7. Money. No one wants to have to say this, but funds get tricky when you love books and also have to live (especially when you're in college of any level or working a minimum wage job). There are so many authors I want to support, but also so many new authors I want to try, and I definitely cannot afford all the books I would like to buy. So it's a constant question of do I buy this book or that book? Do I use my library or do I invest? I try to make it all work out, but sometimes it hurts my heart to have to say, I can't buy this book right now.

8. What to read next??? I always have like a dozen series in progress, and a stack of TBRs waiting to BR, but it's always a little tricky to decide on what I should read next. Sometimes I'll start a book, and be like, I know I'm going to like this, but I'm not liking it right now. And I'll have to set it down and come back to it.

9. Who to talk to?? I basically started this blog because I didn't have enough people to talk to about books I loved. Sometimes, you read a book, and you tell everyone you know in real life about it, but nobody has read it or will read it. So you just have to find another outlet for book loving.

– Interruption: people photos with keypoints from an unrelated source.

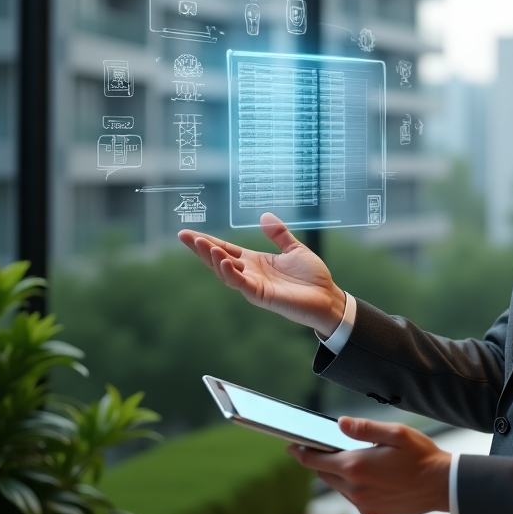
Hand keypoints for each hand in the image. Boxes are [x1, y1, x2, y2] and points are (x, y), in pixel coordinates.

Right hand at [178, 212, 346, 335]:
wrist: (328, 297)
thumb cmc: (312, 277)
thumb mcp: (295, 249)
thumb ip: (279, 234)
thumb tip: (264, 216)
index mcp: (256, 261)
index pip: (226, 249)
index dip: (208, 241)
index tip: (189, 232)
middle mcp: (250, 273)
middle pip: (219, 259)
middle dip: (201, 248)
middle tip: (184, 235)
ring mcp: (254, 285)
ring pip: (226, 272)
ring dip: (213, 258)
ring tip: (202, 244)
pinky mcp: (261, 295)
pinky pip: (241, 284)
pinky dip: (230, 273)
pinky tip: (222, 261)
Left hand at [289, 418, 451, 513]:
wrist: (442, 486)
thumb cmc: (421, 457)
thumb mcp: (396, 433)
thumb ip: (364, 429)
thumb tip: (340, 424)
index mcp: (356, 466)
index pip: (316, 460)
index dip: (300, 452)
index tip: (291, 445)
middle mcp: (355, 488)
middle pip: (323, 473)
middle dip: (322, 460)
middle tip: (329, 446)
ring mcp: (362, 503)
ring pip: (337, 485)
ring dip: (338, 472)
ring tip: (357, 458)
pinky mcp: (370, 512)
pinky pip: (351, 496)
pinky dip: (352, 484)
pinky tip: (370, 474)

10. Papercuts! This seems totally silly, but I can't count how many times I've accidentally given myself a papercut when I'm reading. I get too into the story and start reading too fast and blam! Papercut. #bookloverproblems

What about you lovelies? What problems do you encounter with books? Let me know in the comments!

Monday, February 16, 2015

Fairest of them all

Marissa Meyer's Fairest shows the back story to Queen Levana (otherwise known as the equivalent of Snow White's Evil Queen). Maybe that's why it failed to thrill me.

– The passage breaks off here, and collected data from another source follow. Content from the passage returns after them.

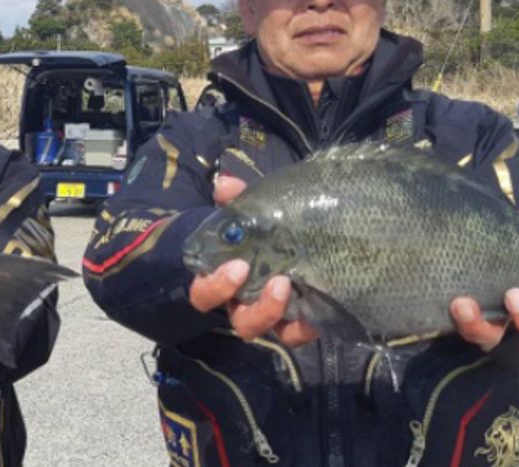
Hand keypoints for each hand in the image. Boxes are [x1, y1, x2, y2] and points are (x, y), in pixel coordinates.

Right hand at [186, 174, 318, 346]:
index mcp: (225, 281)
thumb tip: (225, 183)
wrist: (296, 238)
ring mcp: (272, 316)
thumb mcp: (251, 213)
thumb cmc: (260, 229)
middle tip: (275, 280)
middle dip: (254, 306)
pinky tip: (314, 314)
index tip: (237, 265)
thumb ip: (237, 200)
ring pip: (267, 330)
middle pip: (239, 321)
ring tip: (288, 285)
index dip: (215, 286)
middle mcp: (244, 303)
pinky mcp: (298, 321)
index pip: (205, 294)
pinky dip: (304, 328)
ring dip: (273, 313)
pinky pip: (296, 334)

Levana is fifteen when the book opens. Her parents have been assassinated and her ruthless sister is about to be crowned Queen. Levana knows that her sister will make a terrible ruler. Levana wants to rule her people, she wants to marry a member of the guard with whom she's infatuated, and she wants to be beautiful. 

In some ways Levana sounds like the epitome of the teenage girl. She wants to be in love, she wants to be beautiful, and she wants to be in charge. But I just couldn't get behind the story line because in order to do these things, she becomes progressively more evil. To some extent, I'm hoping that was Meyer's intentions. I don't think she wrote this back story to make Levana an endearing character, but I am a little worried that readers might take it that way. 

Part of my discontent with the story line actually comes from the people's powers. I usually love magic based anything, but this takes it a little too far. Levana constantly holds herself under glamour. She's very good at it. However, she uses other people's faces as a blueprint for her glamours. Which means she can take on the appearance of anyone. And she uses this to her advantage in so-called "wooing" the guard. She also uses mind-control. To me, this equates to nothing less than rape and emotional abuse. To my mind, this just cements Levana as a villain. It makes me desperately hope for her demise in Winter. I'm a little worried that in giving us Levana's back story, Meyer is preparing us for a different outcome in Winter--a hero saving the villain story line. Which I firmly, do not want. 

Meyer's writing is wonderful as usual. I found myself completely entranced, even when I was disgusted by what was happening on the page, the writing kept me glued to it. If this was the first thing I'd read by her, I might not have kept going. But knowing the rest of the story, knowing about Cinder and Winter and Kai and Scarlet, I was able to think of the future as Levana's demise. 

I don't think this is necessary to read to enjoy the rest of The Lunar Chronicles, but for those who have loved the other books and want to know more about the universe, I would recommend this book to them.